We think it appropriate to afford the Board a choice, either (1) that an order be entered striking from the Board’s order the words, “or any other employer” and the words “or any other employer or person” and enforcing the order as so modified, or (2) that the matter be remanded to the Board for such further proceedings, including the taking of additional evidence before the Examiner, as may be deemed appropriate in the light of this opinion. (See National Labor Relations Board v. International Longshoremen’s & Warehousemen’s Union, 283 F.2d 558 (9th Cir., 1960); cf. United Steelworkers of America, AFL-CIO et al. v.

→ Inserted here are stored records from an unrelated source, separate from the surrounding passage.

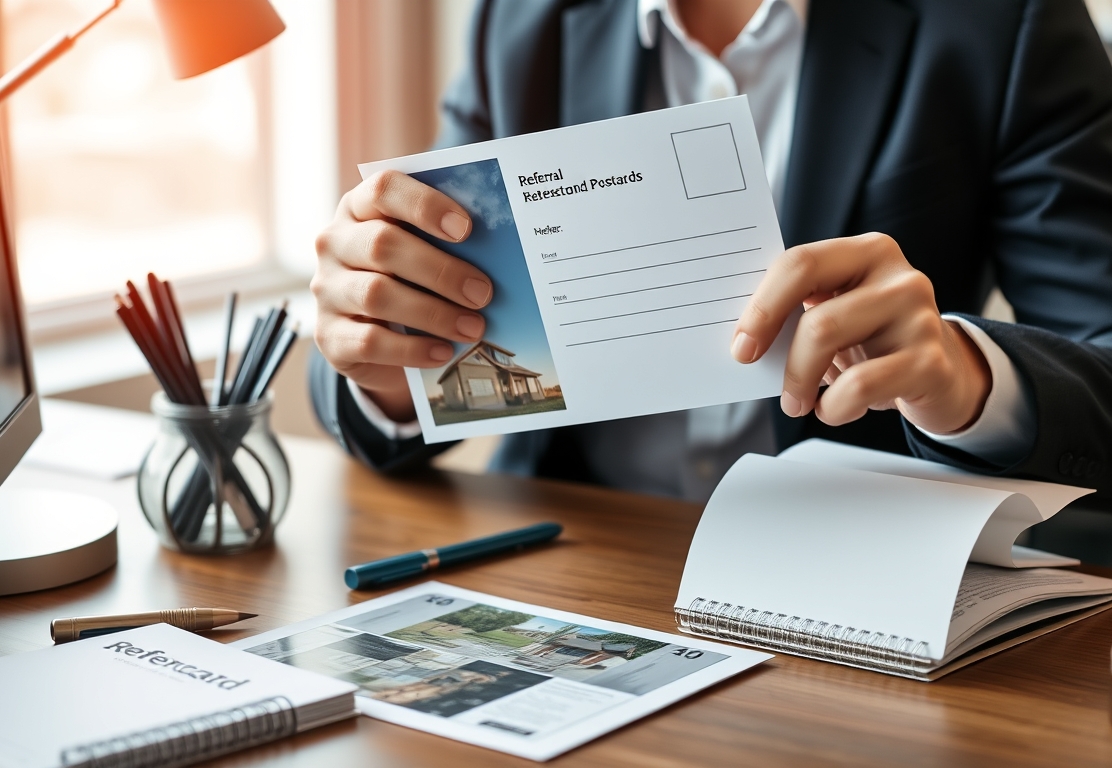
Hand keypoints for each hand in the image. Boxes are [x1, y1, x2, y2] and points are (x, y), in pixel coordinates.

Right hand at [312, 170, 492, 421]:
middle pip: (382, 245)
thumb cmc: (408, 279)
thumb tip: (495, 252)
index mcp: (359, 208)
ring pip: (377, 295)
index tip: (466, 228)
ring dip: (433, 313)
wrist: (372, 335)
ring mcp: (326, 290)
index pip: (383, 189)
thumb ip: (444, 242)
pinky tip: (444, 351)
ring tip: (473, 327)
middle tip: (482, 292)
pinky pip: (371, 342)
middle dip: (440, 270)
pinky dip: (414, 349)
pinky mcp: (329, 336)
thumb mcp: (421, 252)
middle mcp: (335, 244)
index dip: (424, 205)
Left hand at [731, 233, 991, 434]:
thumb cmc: (873, 339)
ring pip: (833, 346)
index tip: (739, 346)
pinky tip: (833, 409)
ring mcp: (919, 318)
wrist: (942, 373)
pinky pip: (860, 387)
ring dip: (799, 384)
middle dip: (778, 357)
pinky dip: (834, 407)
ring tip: (797, 403)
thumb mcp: (837, 312)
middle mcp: (898, 277)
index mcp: (866, 252)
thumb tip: (741, 338)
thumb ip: (798, 310)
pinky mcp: (931, 362)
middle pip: (815, 315)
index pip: (800, 264)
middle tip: (758, 377)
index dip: (761, 308)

National Labor Relations Board, 294 F.2d 256 (D.C.Cir., 1961).)
If within thirty days, the Board shall file with this Court a statement that it prefers the second alternative, the matter will be remanded to the Board. If no such statement is filed, then the order will be modified and enforced. The exercise by the Board of the choice hereby afforded is not to be taken as a consent by it to the decision we have made, or a waiver of its right to seek further review if so advised.
. “UNFAIR LABOR PRACTICES”
# * * * *
“Sec. 8(b) It shall be an unfair labor practice for a labor organization or its agents—
$ * * $ $
“(4) to engage in, or to induce or encourage the employees of any employer to engage in, a strike, or a concerted refusal in the course of their employment to use, manufacture, process, transport, or otherwise handle or work on any goods, articles, materials, or commodities or to pei'form any services, where an object thereof is: (A) forcing or requiring any employer or self-employed person to join any labor or employer organization or any employer or other person to cease using, selling, handling, transporting, or otherwise dealing in the products of any other producer, processor, or manufacturer, or to cease doing business with any other person; * * ”.
. International Brotherhood of Electrical Workers et al. v. National Labor Relations Board, 341 U.S. 694, 71 S.Ct. 954, 95 L.Ed. 1299 (1951) ; Local 74, United Brotherhood of Carpenters & Joiners of America, A.F. of L. et al. v. National Labor Relations Board, 341 U.S. 707, 71 S.Ct. 966, 95 L.Ed. 1309 (1951).